Cut to the present, and we’re just three years behind schedule. And like an advertisement in the movie says, ‘now you don’t have to worry about traffic’. 

Worsening traffic conditions, the world over

Do you know that peak hour traffic in major Indian cities almost doubles the amount of time spent travelling, especially on the more popular routes? It is no thanks to these conditions that India holds the dubious distinction of being the most traffic-afflicted city in Asia. But misery seeks company, and you will find solace in knowing that this is not just the terrible truth of our lives in India; other countries, including the United States of America, fare no better.

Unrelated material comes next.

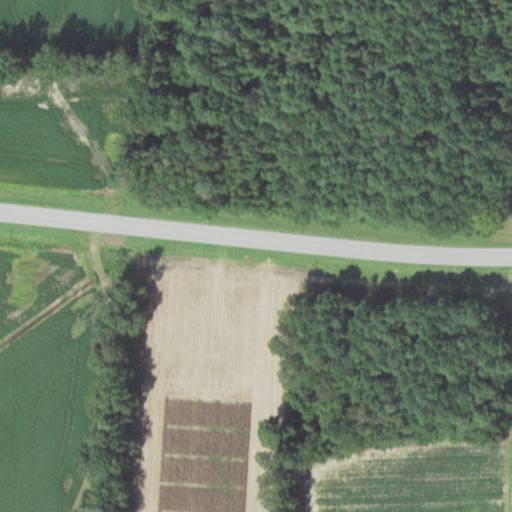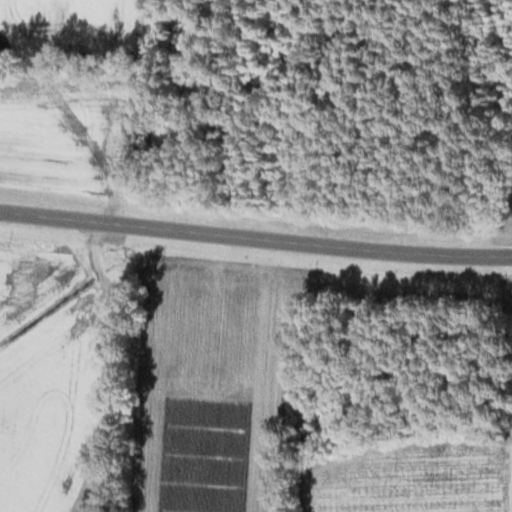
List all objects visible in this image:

Is this to be our fate, forever? Is this the price for wanting to live and work in some of the more bustling cities in the world?

Perhaps not; not if Uber had its way. If you’ve been following the news over the last few months you must have come across Uber’s Flying Taxis. And India has been selected as one of the 5 countries that Uber plans to test-launch its Flying Taxis.

The future is already here

Yes, flying cabs will no longer be restricted to sci-fi films. The day isn’t far when you will be able to book a cab and see your ride come flying down from the skies instead of from down the road.

Besides the US, Uber Elevate – as the program is called – will bring these flying taxis to India, Japan, Australia, Brazil and France.

Uber Elevate will rise above traffic congestion, literally, and a commute that now takes a few hours will be completed in a matter of minutes. It promises to be an innovative transportation solution that will ease traffic instead of adding to it.

Currently the plan is undergoing a feasibility study, and if all goes well, Indian cities of Mumbai, Delhi and Bengaluru will see the pilot project in about 5 years.

Uber isn’t doing this all alone. The company has already partnered with Audi to develop flying cars, and it is also in the process of joining forces with several automakers, real estate developers and technology giants to turn this plan into reality.

How will it work?

Once in place, customers will be able to push a button and get a flight on demand. The initial fares are projected at Rs 200 for a kilometer, but those could very quickly fall to as low as Rs 50 a kilometer.

The taxi concept is purely electric, and each cab will be able to seat 4 people, besides the pilot, all in one file in a cylindrical body with large windows. You need the view, however short the ride, right?

The flying taxis will take off from sky ports built on top of high rises which will also function as taxi stations. The taxi will cruise between 150 to 200 miles an hour, at a flying height of 2000 ft. The cab will be able to cover 60 miles (about 96 kilometers) in one charge, and the technology is such that it will take just a little over 5 minutes to top up the batteries between flights.

Before you take off

However, and yes, there is a however, there are challenges to be overcome before this dream takes off in India.

For starters, this isn’t yet a mass market idea. The initial target will be high-income people. Yes, Uber will eventually introduce off-peak time to encourage greater consumer adoption, but that is still a long way off.

Then there are infrastructural issues. Since the concept is entirely electrical, India will need to up the ante on its electrical grid structures and capabilities in offering battery-charging stations. There is also the rather large need for building sky ports, a herculean task indeed.

And finally, even after landing at a port, commuters will still need to find transport that will connect them to their destination. India’s severely challenged public transport system will need a complete makeover to match up to this project.

Conclusion

Uber has a selection criteria and India meets the requirements on all counts: sizeable market, local commitment and enabling conditions. It is, therefore, simply a matter of time before India’s traffic problems, at least in the larger cities, could soon be a thing of the past.